##### TEXTO PARA LEITURA #####

Por Vinicius Couto
“Não fostes vos quem escolhestes a mim, mas eu vos escolhi a vos outros” (Jo 15.16). Parece até um jargão calvinista, mas é exatamente isso que Wesley cria (assim como todos os representantes da tradição reformada arminiana). O cristianismo não aceita a ideia de que o homem dê um passo em direção a Deus sem que a graça divina atue sobre ele. Nesse ínterim, é cabível a explicação de que, não o homem escolheu a Deus, mas Deus escolheu a humanidade.
As religiões não cristãs partem do pressuposto de que o homem está buscando ao Criador no entendimento particular que cada uma delas adota. Entretanto, no cristianismo é Deus quem escolhe a humanidade e é Cristo quem escolhe morrer substitutivamente no lugar do pecador. É Verbo se fazendo carne, habitando entre os homens com o propósito missionário de eleger Sua Igreja, pois o homem totalmente depravado não tem condição alguma de tomar tal decisão, visto ter sido corrompido pela queda de Adão.

#####

Redigite o trecho do texto sobre a escolha divina que começa nas palavras "As religiões não" e termina após "queda de Adão.". Não é preciso consultar os registros.

##### CONJUNTO DE DADOS #####

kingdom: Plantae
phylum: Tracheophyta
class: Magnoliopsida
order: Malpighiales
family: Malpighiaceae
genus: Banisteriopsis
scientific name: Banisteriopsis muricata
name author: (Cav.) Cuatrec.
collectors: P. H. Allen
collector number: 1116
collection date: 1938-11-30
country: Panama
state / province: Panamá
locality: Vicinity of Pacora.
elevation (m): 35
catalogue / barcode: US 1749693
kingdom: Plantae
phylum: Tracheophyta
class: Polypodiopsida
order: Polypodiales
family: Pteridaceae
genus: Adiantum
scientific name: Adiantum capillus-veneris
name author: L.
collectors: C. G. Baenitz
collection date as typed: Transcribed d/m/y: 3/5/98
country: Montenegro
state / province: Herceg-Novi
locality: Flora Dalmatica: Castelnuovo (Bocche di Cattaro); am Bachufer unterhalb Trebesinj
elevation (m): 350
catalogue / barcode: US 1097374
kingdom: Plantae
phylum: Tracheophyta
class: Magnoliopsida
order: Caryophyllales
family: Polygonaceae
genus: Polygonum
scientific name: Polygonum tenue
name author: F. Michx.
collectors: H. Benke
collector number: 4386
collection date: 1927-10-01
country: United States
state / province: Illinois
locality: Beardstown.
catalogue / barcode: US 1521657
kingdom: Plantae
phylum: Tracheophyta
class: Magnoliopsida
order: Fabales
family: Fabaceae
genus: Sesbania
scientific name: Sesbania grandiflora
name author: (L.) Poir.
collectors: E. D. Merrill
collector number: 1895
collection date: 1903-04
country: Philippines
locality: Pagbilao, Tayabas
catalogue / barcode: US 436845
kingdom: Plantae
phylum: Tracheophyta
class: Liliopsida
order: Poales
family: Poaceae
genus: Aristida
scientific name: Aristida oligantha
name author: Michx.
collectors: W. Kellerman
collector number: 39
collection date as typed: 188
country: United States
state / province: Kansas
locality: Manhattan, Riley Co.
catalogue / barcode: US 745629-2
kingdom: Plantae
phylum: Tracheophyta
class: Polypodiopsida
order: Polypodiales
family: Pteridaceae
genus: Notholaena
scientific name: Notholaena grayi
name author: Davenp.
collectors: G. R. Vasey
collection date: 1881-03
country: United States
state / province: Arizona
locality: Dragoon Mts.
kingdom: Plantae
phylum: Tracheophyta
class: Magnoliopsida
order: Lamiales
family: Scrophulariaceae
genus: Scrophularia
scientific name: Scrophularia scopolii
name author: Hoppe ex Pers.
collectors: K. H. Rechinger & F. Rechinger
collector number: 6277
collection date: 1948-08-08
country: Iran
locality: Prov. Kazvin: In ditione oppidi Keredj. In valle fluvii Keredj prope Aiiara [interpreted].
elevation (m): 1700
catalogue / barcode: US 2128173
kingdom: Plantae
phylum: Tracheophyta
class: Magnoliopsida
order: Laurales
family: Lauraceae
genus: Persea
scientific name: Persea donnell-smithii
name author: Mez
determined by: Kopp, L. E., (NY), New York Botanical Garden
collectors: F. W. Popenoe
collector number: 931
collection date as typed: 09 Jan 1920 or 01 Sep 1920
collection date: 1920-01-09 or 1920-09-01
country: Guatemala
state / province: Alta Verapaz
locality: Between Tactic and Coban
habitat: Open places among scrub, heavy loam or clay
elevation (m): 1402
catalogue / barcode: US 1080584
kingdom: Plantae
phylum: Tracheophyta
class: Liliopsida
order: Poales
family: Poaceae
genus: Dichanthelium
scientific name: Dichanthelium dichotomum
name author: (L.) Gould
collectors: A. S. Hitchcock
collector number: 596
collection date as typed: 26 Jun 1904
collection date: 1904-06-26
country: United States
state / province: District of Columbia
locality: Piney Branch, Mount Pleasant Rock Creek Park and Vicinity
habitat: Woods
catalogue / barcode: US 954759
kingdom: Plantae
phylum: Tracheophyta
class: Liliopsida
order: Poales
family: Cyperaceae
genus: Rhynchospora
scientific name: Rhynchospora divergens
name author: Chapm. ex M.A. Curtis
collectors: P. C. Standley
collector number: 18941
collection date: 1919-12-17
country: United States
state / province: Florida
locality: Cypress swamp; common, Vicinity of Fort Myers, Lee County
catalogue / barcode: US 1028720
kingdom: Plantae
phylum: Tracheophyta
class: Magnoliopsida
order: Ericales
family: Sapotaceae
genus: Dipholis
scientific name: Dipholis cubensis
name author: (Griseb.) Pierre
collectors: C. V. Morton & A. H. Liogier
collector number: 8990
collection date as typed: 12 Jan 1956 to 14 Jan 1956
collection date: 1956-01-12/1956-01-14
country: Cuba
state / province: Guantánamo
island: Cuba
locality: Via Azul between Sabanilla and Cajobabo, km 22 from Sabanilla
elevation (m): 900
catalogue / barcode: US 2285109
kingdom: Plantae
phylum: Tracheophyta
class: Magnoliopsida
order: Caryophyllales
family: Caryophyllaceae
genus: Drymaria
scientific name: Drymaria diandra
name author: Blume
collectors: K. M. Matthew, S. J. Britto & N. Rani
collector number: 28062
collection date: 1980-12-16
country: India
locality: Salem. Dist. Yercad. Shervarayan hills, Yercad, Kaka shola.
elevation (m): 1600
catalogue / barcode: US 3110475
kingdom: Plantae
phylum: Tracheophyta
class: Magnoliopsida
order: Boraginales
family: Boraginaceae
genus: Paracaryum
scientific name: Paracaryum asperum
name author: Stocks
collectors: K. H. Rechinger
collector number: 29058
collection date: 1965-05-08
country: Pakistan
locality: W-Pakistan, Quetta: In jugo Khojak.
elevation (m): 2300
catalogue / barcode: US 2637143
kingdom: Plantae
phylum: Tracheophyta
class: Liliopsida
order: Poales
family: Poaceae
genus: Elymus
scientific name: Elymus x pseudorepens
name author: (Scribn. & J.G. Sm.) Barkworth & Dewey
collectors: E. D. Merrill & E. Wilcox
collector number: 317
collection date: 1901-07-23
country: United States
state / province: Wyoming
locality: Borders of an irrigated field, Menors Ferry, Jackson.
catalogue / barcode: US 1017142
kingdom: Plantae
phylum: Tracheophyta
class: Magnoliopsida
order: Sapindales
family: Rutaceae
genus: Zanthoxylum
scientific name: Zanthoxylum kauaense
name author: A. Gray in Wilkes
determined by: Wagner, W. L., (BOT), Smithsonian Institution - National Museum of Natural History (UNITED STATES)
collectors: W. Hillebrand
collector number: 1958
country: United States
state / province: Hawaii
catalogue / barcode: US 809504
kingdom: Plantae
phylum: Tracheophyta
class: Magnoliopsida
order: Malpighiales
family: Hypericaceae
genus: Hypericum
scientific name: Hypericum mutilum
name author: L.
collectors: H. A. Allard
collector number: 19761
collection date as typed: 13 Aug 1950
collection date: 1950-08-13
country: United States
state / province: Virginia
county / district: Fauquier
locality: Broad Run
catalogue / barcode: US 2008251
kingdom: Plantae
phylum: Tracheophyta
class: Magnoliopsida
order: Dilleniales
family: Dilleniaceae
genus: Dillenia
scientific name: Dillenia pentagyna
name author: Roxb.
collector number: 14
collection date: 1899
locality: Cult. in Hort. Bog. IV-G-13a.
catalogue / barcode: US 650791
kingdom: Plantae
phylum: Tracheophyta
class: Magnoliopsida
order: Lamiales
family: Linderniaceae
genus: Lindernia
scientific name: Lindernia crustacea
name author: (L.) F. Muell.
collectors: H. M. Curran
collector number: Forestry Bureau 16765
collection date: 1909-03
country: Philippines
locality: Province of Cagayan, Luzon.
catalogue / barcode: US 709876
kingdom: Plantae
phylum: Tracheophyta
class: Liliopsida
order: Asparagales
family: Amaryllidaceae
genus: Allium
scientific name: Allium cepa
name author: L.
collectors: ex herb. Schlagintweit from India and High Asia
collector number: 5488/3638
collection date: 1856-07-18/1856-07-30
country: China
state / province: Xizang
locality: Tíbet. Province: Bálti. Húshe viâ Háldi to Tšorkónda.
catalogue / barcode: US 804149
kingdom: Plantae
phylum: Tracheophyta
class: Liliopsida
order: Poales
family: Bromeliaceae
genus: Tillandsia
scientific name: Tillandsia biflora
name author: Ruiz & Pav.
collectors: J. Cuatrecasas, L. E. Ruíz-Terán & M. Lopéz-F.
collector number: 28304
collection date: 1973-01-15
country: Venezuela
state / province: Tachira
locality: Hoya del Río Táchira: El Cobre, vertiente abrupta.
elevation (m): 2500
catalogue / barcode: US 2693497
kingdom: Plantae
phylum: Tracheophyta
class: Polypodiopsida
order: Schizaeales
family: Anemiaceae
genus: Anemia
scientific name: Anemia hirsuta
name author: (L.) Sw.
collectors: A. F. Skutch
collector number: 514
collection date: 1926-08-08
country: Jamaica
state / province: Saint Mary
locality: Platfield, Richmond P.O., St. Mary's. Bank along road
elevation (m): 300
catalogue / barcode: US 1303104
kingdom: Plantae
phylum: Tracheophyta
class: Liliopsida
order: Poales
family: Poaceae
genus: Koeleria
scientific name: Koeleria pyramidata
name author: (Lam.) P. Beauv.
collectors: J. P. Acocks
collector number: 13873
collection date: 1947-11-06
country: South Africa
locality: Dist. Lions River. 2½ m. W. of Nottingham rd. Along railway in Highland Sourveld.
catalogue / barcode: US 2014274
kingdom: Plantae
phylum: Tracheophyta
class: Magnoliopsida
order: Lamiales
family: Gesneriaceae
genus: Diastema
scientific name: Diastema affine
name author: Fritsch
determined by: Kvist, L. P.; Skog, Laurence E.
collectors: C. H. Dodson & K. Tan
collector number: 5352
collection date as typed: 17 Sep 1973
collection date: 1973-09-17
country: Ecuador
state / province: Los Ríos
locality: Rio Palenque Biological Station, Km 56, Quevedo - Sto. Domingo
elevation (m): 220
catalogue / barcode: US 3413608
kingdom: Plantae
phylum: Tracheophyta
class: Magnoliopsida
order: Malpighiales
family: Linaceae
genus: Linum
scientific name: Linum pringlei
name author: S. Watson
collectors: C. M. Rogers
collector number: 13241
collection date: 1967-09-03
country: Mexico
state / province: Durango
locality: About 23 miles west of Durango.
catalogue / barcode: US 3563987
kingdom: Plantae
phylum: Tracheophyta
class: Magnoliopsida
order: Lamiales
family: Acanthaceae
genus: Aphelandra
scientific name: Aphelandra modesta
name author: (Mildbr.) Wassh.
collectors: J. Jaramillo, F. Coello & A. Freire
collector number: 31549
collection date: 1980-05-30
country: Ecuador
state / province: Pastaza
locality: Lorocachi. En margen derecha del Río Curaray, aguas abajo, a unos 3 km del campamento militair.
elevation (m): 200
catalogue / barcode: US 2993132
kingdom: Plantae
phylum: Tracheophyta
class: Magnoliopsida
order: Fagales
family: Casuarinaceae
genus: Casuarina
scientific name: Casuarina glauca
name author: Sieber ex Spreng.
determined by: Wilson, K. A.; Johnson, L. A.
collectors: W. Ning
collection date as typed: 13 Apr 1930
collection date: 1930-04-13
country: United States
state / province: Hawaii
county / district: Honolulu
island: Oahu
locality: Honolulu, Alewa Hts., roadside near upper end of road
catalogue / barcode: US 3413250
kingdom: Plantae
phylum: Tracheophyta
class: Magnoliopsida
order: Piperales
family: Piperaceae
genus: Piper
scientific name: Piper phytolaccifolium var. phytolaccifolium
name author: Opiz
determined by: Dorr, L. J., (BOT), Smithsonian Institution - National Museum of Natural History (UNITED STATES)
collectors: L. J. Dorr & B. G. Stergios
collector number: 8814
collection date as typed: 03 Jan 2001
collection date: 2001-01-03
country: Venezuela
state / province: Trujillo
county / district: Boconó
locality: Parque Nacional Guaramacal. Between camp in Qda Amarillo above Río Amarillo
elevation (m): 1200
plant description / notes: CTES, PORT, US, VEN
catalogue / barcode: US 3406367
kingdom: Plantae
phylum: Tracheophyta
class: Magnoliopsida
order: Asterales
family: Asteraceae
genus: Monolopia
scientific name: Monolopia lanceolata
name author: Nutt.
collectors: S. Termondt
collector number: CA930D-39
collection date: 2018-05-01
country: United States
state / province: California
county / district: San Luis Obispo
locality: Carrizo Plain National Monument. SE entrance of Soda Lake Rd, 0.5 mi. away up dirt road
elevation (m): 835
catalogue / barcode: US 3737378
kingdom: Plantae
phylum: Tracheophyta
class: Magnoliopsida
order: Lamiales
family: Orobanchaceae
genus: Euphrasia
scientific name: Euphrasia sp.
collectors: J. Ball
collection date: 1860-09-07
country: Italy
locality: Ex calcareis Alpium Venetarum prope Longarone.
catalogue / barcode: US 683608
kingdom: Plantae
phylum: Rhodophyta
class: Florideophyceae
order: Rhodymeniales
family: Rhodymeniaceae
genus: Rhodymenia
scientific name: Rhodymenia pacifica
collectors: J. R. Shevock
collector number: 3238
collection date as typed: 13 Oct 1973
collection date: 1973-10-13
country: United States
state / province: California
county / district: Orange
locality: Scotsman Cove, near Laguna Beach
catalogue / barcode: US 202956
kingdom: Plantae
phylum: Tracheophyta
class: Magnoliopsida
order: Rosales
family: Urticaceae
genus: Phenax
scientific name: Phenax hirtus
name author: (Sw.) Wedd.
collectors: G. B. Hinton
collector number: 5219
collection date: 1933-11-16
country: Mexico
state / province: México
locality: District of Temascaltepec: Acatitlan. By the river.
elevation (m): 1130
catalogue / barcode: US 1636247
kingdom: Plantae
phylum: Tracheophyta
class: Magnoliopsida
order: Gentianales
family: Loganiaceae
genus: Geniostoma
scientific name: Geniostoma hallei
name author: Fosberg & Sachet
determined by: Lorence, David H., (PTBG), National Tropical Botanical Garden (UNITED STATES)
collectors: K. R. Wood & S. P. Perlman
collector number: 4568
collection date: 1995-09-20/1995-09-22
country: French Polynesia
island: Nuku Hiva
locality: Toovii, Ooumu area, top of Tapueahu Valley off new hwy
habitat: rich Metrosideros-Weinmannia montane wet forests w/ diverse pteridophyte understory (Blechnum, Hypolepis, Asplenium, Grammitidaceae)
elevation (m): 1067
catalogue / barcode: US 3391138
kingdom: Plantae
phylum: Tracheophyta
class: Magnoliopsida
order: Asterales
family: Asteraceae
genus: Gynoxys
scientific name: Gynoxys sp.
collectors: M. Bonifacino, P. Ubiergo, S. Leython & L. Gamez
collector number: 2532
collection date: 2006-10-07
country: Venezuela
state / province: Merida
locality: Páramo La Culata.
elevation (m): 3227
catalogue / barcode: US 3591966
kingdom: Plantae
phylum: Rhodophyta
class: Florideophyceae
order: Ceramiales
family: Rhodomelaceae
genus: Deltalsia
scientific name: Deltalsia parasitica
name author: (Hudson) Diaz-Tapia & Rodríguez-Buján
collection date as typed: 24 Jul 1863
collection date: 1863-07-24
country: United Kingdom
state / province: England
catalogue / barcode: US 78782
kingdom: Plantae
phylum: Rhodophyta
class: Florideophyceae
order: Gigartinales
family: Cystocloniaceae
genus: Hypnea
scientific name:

#####

RESPOSTA ESPERADA:
As religiões não cristãs partem do pressuposto de que o homem está buscando ao Criador no entendimento particular que cada uma delas adota. Entretanto, no cristianismo é Deus quem escolhe a humanidade e é Cristo quem escolhe morrer substitutivamente no lugar do pecador. É Verbo se fazendo carne, habitando entre os homens com o propósito missionário de eleger Sua Igreja, pois o homem totalmente depravado não tem condição alguma de tomar tal decisão, visto ter sido corrompido pela queda de Adão.